(Stored data entries)
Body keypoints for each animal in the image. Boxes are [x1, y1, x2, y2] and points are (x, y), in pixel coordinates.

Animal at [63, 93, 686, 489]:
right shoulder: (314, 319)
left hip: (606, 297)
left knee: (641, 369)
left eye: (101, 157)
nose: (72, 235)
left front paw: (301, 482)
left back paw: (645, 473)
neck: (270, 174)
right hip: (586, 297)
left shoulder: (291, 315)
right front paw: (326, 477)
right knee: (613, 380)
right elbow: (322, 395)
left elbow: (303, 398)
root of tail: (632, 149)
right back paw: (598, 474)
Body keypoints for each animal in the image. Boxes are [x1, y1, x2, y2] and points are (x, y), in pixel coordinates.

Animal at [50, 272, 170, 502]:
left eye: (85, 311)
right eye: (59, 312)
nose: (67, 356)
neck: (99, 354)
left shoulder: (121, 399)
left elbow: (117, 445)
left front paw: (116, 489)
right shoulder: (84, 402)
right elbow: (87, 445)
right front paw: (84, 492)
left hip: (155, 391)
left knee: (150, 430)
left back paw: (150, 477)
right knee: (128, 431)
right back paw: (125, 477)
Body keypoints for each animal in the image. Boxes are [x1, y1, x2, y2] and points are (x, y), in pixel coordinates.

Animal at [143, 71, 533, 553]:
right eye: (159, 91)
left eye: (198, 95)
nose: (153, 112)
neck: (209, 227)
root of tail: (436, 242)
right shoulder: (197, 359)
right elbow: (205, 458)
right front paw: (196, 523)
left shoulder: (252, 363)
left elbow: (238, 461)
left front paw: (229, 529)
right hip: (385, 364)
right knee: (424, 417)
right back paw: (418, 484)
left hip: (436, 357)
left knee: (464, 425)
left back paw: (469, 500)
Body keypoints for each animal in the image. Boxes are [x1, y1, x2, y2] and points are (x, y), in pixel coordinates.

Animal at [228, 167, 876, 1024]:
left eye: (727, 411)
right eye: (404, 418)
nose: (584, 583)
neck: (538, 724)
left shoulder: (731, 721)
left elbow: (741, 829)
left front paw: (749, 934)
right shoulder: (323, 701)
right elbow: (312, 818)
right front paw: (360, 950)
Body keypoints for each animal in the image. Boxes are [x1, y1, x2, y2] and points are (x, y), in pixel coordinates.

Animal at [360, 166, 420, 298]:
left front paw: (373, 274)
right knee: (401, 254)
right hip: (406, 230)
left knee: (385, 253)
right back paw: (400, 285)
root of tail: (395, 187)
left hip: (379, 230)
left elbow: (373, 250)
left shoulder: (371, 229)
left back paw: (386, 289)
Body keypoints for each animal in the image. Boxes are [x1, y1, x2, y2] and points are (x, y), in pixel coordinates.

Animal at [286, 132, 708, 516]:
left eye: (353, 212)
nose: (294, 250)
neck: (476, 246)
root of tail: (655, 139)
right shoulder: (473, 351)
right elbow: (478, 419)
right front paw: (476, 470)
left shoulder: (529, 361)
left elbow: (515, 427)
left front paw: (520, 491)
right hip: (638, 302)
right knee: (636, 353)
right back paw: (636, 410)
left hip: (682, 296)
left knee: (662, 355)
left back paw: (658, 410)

REQUIRED WORK:
Give back exactly the lines above starting at the line where "left front paw: (301, 482)" appears and ending at the line where "right front paw: (360, 950)" appears, both included, with no other lines.

ANSWER SECTION:
left front paw: (301, 482)
left back paw: (645, 473)
neck: (270, 174)
right hip: (586, 297)
left shoulder: (291, 315)
right front paw: (326, 477)
right knee: (613, 380)
right elbow: (322, 395)
left elbow: (303, 398)
root of tail: (632, 149)
right back paw: (598, 474)
Body keypoints for each animal in the image. Boxes are [x1, y1, x2, y2] and points are (x, y), in pixel coordinates.

Animal at [50, 272, 170, 502]:
left eye: (85, 311)
right eye: (59, 312)
nose: (67, 356)
neck: (99, 354)
left shoulder: (121, 399)
left elbow: (117, 445)
left front paw: (116, 489)
right shoulder: (84, 402)
right elbow: (87, 445)
right front paw: (84, 492)
left hip: (155, 391)
left knee: (150, 430)
left back paw: (150, 477)
right knee: (128, 431)
right back paw: (125, 477)
Body keypoints for each animal in the image. Boxes are [x1, y1, x2, y2] and points are (x, y), in pixel coordinates.

Animal at [143, 71, 533, 553]:
right eye: (159, 91)
left eye: (198, 95)
nose: (153, 112)
neck: (209, 227)
root of tail: (436, 242)
right shoulder: (197, 359)
right elbow: (205, 458)
right front paw: (196, 523)
left shoulder: (252, 363)
left elbow: (238, 461)
left front paw: (229, 529)
right hip: (385, 364)
right knee: (424, 417)
right back paw: (418, 484)
left hip: (436, 357)
left knee: (464, 425)
left back paw: (469, 500)
Body keypoints for each animal in the image. Boxes are [x1, y1, x2, y2] and points are (x, y), in pixel coordinates.

Animal at [228, 167, 876, 1024]:
left eye: (727, 411)
right eye: (404, 418)
nose: (584, 583)
neck: (538, 724)
left shoulder: (731, 721)
left elbow: (741, 829)
left front paw: (749, 934)
right shoulder: (323, 701)
right elbow: (312, 818)
right front paw: (360, 950)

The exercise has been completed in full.